____ Extracted data

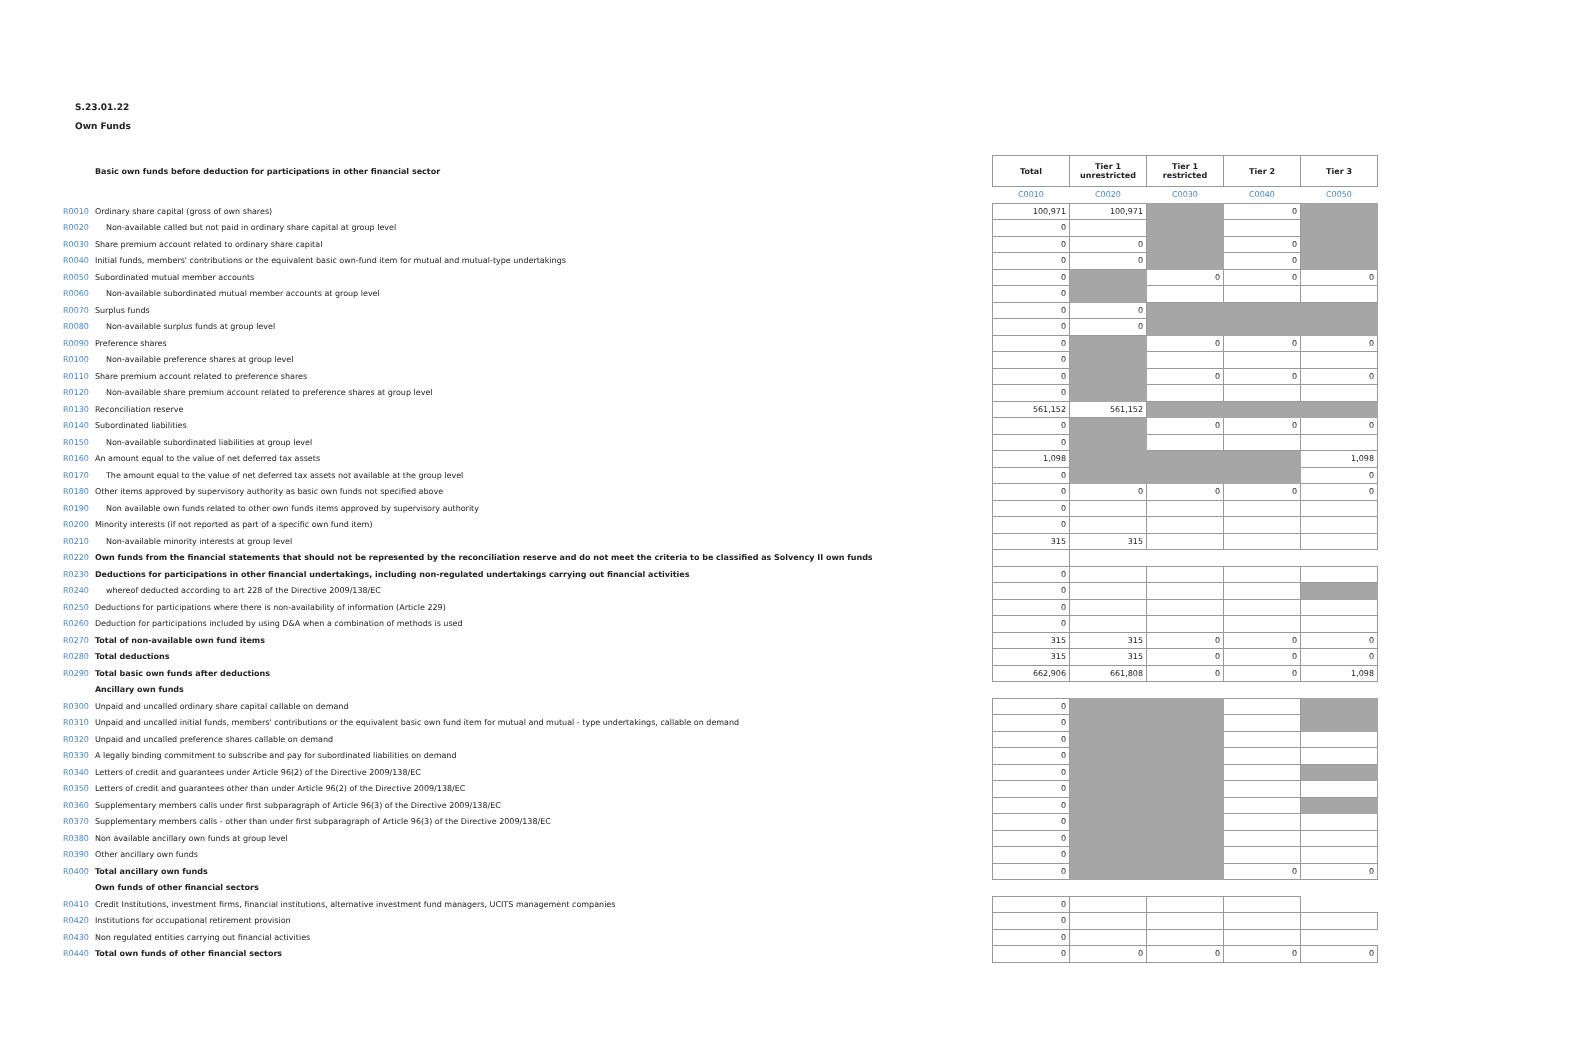S.23.01.22
Own Funds
| | Basic own funds before deduction for participations in other financial sector | Total | Tier 1 unrestricted | Tier 1 restricted | Tier 2 | Tier 3 |
| | | C0010 | C0020 | C0030 | C0040 | C0050 |
| R0010 | Ordinary share capital (gross of own shares) | 100,971 | 100,971 | | 0 | |
| R0020 | Non-available called but not paid in ordinary share capital at group level | 0 | | | | |
| R0030 | Share premium account related to ordinary share capital | 0 | 0 | | 0 | |
| R0040 | Initial funds, members' contributions or the equivalent basic own-fund item for mutual and mutual-type undertakings | 0 | 0 | | 0 | |
| R0050 | Subordinated mutual member accounts | 0 | | 0 | 0 | 0 |
| R0060 | Non-available subordinated mutual member accounts at group level | 0 | | | | |
| R0070 | Surplus funds | 0 | 0 | | | |
| R0080 | Non-available surplus funds at group level | 0 | 0 | | | |
| R0090 | Preference shares | 0 | | 0 | 0 | 0 |
| R0100 | Non-available preference shares at group level | 0 | | | | |
| R0110 | Share premium account related to preference shares | 0 | | 0 | 0 | 0 |
| R0120 | Non-available share premium account related to preference shares at group level | 0 | | | | |
| R0130 | Reconciliation reserve | 561,152 | 561,152 | | | |
| R0140 | Subordinated liabilities | 0 | | 0 | 0 | 0 |
| R0150 | Non-available subordinated liabilities at group level | 0 | | | | |
| R0160 | An amount equal to the value of net deferred tax assets | 1,098 | | | | 1,098 |
| R0170 | The amount equal to the value of net deferred tax assets not available at the group level | 0 | | | | 0 |
| R0180 | Other items approved by supervisory authority as basic own funds not specified above | 0 | 0 | 0 | 0 | 0 |
| R0190 | Non available own funds related to other own funds items approved by supervisory authority | 0 | | | | |
| R0200 | Minority interests (if not reported as part of a specific own fund item) | 0 | | | | |
| R0210 | Non-available minority interests at group level | 315 | 315 | | | |
| R0220 | Own funds from the financial statements that should not be represented by the reconciliation reserve and do not meet the criteria to be classified as Solvency II own funds | | | | | |
| R0230 | Deductions for participations in other financial undertakings, including non-regulated undertakings carrying out financial activities | 0 | | | | |
| R0240 | whereof deducted according to art 228 of the Directive 2009/138/EC | 0 | | | | |
| R0250 | Deductions for participations where there is non-availability of information (Article 229) | 0 | | | | |
| R0260 | Deduction for participations included by using D&A when a combination of methods is used | 0 | | | | |
| R0270 | Total of non-available own fund items | 315 | 315 | 0 | 0 | 0 |
| R0280 | Total deductions | 315 | 315 | 0 | 0 | 0 |
| R0290 | Total basic own funds after deductions | 662,906 | 661,808 | 0 | 0 | 1,098 |
| | Ancillary own funds | | | | | |
| R0300 | Unpaid and uncalled ordinary share capital callable on demand | 0 | | | | |
| R0310 | Unpaid and uncalled initial funds, members' contributions or the equivalent basic own fund item for mutual and mutual - type undertakings, callable on demand | 0 | | | | |
| R0320 | Unpaid and uncalled preference shares callable on demand | 0 | | | | |
| R0330 | A legally binding commitment to subscribe and pay for subordinated liabilities on demand | 0 | | | | |
| R0340 | Letters of credit and guarantees under Article 96(2) of the Directive 2009/138/EC | 0 | | | | |
| R0350 | Letters of credit and guarantees other than under Article 96(2) of the Directive 2009/138/EC | 0 | | | | |
| R0360 | Supplementary members calls under first subparagraph of Article 96(3) of the Directive 2009/138/EC | 0 | | | | |
| R0370 | Supplementary members calls - other than under first subparagraph of Article 96(3) of the Directive 2009/138/EC | 0 | | | | |
| R0380 | Non available ancillary own funds at group level | 0 | | | | |
| R0390 | Other ancillary own funds | 0 | | | | |
| R0400 | Total ancillary own funds | 0 | | | 0 | 0 |
| | Own funds of other financial sectors | | | | | |
| R0410 | Credit Institutions, investment firms, financial institutions, alternative investment fund managers, UCITS management companies | 0 | | | | |
| R0420 | Institutions for occupational retirement provision | 0 | | | | |
| R0430 | Non regulated entities carrying out financial activities | 0 | | | | |
| R0440 | Total own funds of other financial sectors | 0 | 0 | 0 | 0 | 0 |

________

→ **Work to be completed**: Only the lines above starting with the one with "R0240 | whereof" and going through the one with "R0270 | Total" are to be copied, word for word and with both ends kept.

→ **Response to this task**:
| R0240 | whereof deducted according to art 228 of the Directive 2009/138/EC | 0 | | | | |
| R0250 | Deductions for participations where there is non-availability of information (Article 229) | 0 | | | | |
| R0260 | Deduction for participations included by using D&A when a combination of methods is used | 0 | | | | |
| R0270 | Total of non-available own fund items | 315 | 315 | 0 | 0 | 0 |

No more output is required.